Exercise objective:
Retype each record shown below, leaving every character as it is.

===== Exercise material

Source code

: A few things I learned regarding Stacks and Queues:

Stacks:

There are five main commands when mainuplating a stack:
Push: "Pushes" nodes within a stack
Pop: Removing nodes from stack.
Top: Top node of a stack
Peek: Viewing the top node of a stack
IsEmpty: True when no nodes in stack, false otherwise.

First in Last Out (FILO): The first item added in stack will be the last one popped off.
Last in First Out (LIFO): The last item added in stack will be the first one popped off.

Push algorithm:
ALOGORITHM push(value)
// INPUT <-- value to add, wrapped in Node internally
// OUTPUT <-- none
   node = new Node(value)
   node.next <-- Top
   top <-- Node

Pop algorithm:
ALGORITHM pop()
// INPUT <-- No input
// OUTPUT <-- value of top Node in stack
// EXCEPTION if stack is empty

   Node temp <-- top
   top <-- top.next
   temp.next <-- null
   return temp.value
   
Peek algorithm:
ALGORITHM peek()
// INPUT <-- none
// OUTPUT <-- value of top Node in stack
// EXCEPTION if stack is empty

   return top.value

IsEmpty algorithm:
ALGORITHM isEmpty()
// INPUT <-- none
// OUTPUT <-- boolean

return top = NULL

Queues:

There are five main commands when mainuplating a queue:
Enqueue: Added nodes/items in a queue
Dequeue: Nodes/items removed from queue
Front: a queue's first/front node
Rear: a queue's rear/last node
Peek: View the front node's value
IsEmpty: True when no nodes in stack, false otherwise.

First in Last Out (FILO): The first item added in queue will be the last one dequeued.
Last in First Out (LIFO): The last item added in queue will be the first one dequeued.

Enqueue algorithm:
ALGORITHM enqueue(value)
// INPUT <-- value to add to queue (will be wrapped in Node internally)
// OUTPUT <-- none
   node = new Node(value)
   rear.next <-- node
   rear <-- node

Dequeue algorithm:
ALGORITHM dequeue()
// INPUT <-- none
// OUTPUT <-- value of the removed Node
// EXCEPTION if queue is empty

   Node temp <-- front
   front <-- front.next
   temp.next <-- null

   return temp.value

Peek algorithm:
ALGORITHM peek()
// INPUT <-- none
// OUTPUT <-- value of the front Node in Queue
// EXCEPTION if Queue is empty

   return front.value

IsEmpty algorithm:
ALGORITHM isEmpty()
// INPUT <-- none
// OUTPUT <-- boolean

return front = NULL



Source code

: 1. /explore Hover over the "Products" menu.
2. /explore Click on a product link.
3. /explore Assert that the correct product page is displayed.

==========

Completed task:
Source code

: A few things I learned regarding Stacks and Queues:

Stacks:

There are five main commands when mainuplating a stack:
Push: "Pushes" nodes within a stack
Pop: Removing nodes from stack.
Top: Top node of a stack
Peek: Viewing the top node of a stack
IsEmpty: True when no nodes in stack, false otherwise.

First in Last Out (FILO): The first item added in stack will be the last one popped off.
Last in First Out (LIFO): The last item added in stack will be the first one popped off.

Push algorithm:
ALOGORITHM push(value)
// INPUT <-- value to add, wrapped in Node internally
// OUTPUT <-- none
   node = new Node(value)
   node.next <-- Top
   top <-- Node

Pop algorithm:
ALGORITHM pop()
// INPUT <-- No input
// OUTPUT <-- value of top Node in stack
// EXCEPTION if stack is empty

   Node temp <-- top
   top <-- top.next
   temp.next <-- null
   return temp.value
   
Peek algorithm:
ALGORITHM peek()
// INPUT <-- none
// OUTPUT <-- value of top Node in stack
// EXCEPTION if stack is empty

   return top.value

IsEmpty algorithm:
ALGORITHM isEmpty()
// INPUT <-- none
// OUTPUT <-- boolean

return top = NULL

Queues:

There are five main commands when mainuplating a queue:
Enqueue: Added nodes/items in a queue
Dequeue: Nodes/items removed from queue
Front: a queue's first/front node
Rear: a queue's rear/last node
Peek: View the front node's value
IsEmpty: True when no nodes in stack, false otherwise.

First in Last Out (FILO): The first item added in queue will be the last one dequeued.
Last in First Out (LIFO): The last item added in queue will be the first one dequeued.

Enqueue algorithm:
ALGORITHM enqueue(value)
// INPUT <-- value to add to queue (will be wrapped in Node internally)
// OUTPUT <-- none
   node = new Node(value)
   rear.next <-- node
   rear <-- node

Dequeue algorithm:
ALGORITHM dequeue()
// INPUT <-- none
// OUTPUT <-- value of the removed Node
// EXCEPTION if queue is empty

   Node temp <-- front
   front <-- front.next
   temp.next <-- null

   return temp.value

Peek algorithm:
ALGORITHM peek()
// INPUT <-- none
// OUTPUT <-- value of the front Node in Queue
// EXCEPTION if Queue is empty

   return front.value

IsEmpty algorithm:
ALGORITHM isEmpty()
// INPUT <-- none
// OUTPUT <-- boolean

return front = NULL



Source code

: 1. /explore Hover over the "Products" menu.
2. /explore Click on a product link.
3. /explore Assert that the correct product page is displayed.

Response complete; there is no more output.